Exercise tasks ->
A) In the records, reproduce the lines from the one containing "common name: Painted lady" through the one containing "scientific name: Thalasseus sandvicensis", with both of those lines included.
B) Continue the news article on the Lundy appeal from its final sentence.

Text provided ->
-- Start --

Brain tissue at crux of Lundy decision
One of the law lords described it as a "revelation" and it jolted one of the key planks in the Crown case against Mark Lundy.
Just before the three-day appeal against his convictions began at the Privy Council in London, a report was given to Lundy's legal team, headed by Kiwi expat David Hislop, QC.
Eleven years after Lundy's jury trial in Palmerston North, the report had never been seen by any of his lawyers. It contained neuropathologist Dr Heng Teoh's opinion about the reliability of human tissue samples taken from a polo shirt found in Lundy's car.
Dr Teoh thought the samples had degenerated to such an extent that Lundy, now 54, should not be convicted on the tissue evidence alone.
The Crown argued that the officer in charge of the murder inquiry, Detective Inspector Ross Grantham, had mentioned talking to Dr Teoh in a notebook entry supplied to the trial defence team, so was not "suppressing" the information.

-- End --

Material ->

-- Start --

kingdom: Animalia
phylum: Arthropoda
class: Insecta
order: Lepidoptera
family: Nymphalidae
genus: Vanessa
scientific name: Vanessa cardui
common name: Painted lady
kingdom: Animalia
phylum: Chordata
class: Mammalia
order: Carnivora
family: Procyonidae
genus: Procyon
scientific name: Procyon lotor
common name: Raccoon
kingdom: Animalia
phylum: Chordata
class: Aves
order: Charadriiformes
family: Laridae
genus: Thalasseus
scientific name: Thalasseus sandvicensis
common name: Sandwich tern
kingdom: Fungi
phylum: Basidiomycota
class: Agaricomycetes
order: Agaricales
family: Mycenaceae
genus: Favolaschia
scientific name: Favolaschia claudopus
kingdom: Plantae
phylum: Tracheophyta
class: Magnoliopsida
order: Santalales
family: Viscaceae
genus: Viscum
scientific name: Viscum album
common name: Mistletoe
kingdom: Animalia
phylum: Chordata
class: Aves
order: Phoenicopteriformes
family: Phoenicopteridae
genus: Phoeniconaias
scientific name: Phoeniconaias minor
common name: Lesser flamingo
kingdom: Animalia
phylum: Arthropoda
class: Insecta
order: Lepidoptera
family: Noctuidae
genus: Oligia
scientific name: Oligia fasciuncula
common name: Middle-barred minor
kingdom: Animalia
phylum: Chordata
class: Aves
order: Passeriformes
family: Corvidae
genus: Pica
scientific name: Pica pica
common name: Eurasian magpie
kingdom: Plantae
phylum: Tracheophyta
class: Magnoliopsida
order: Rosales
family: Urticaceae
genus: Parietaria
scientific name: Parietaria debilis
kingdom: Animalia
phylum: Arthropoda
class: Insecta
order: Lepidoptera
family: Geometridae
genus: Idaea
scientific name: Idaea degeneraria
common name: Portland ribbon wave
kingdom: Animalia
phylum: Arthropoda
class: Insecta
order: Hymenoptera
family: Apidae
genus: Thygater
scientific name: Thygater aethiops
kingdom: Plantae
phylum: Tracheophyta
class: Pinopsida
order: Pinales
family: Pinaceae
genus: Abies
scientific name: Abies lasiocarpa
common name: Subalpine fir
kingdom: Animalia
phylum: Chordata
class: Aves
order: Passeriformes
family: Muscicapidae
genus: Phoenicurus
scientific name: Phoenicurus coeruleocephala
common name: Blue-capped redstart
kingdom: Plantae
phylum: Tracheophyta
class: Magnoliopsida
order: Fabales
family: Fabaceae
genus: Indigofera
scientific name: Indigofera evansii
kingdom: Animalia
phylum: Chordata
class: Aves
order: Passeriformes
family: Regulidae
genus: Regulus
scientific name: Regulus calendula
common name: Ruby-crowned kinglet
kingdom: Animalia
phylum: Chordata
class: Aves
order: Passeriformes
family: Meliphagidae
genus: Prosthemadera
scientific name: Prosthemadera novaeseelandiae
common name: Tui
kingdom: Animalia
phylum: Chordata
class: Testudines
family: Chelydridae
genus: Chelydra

-- End --

Results for the exercise ->
A)
common name: Painted lady
kingdom: Animalia
phylum: Chordata
class: Mammalia
order: Carnivora
family: Procyonidae
genus: Procyon
scientific name: Procyon lotor
common name: Raccoon
kingdom: Animalia
phylum: Chordata
class: Aves
order: Charadriiformes
family: Laridae
genus: Thalasseus
scientific name: Thalasseus sandvicensis

B)
At the trial, defence expert witnesses did not question the science used to identify the tissue as brain matter. Mr Hislop said such a "concession" should not have been made.
"While that concession is understandable, one would, at the very least, raise an eyebrow, especially if [defence lawyer Mike Brehrens, QC] was armed with Dr Heng Teoh's report."
THE CROWN CASE
The jury that convicted Lundy in 2002 took less than seven hours to return its guilty verdicts.
In doing so the six men and six women, after hearing seven weeks of evidence, agreed that on August 29, 2000, Lundy must have been down Wellington way for business and somehow made his way home.
His daughter Amber, 7, was to have Pippins that night, but that was cancelled. She and her mother Christine, 38, Lundy's wife of 17 years, bought McDonald's for dinner at 5.43pm.
By then Amber had already called Lundy on his cellphone, about 5.30. He spoke to Christine too in an eight-minute call which phone records show he made from the Petone area.
The Crown said Lundy told Christine, a night owl, to forget about watching Shortland Street and get to bed for sex. He then hit the road on a whirlwind 150-kilometre-long northern dash.
At 6.56pm Christine had a "short . . . very to the point" phone conversation with a friend.
Shortly after, the Crown said, Lundy arrived at their Karamea Cres home, killed Christine and then killed Amber too when she got out of bed to investigate.
Time of death was about 7pm, maybe as late as 7.15.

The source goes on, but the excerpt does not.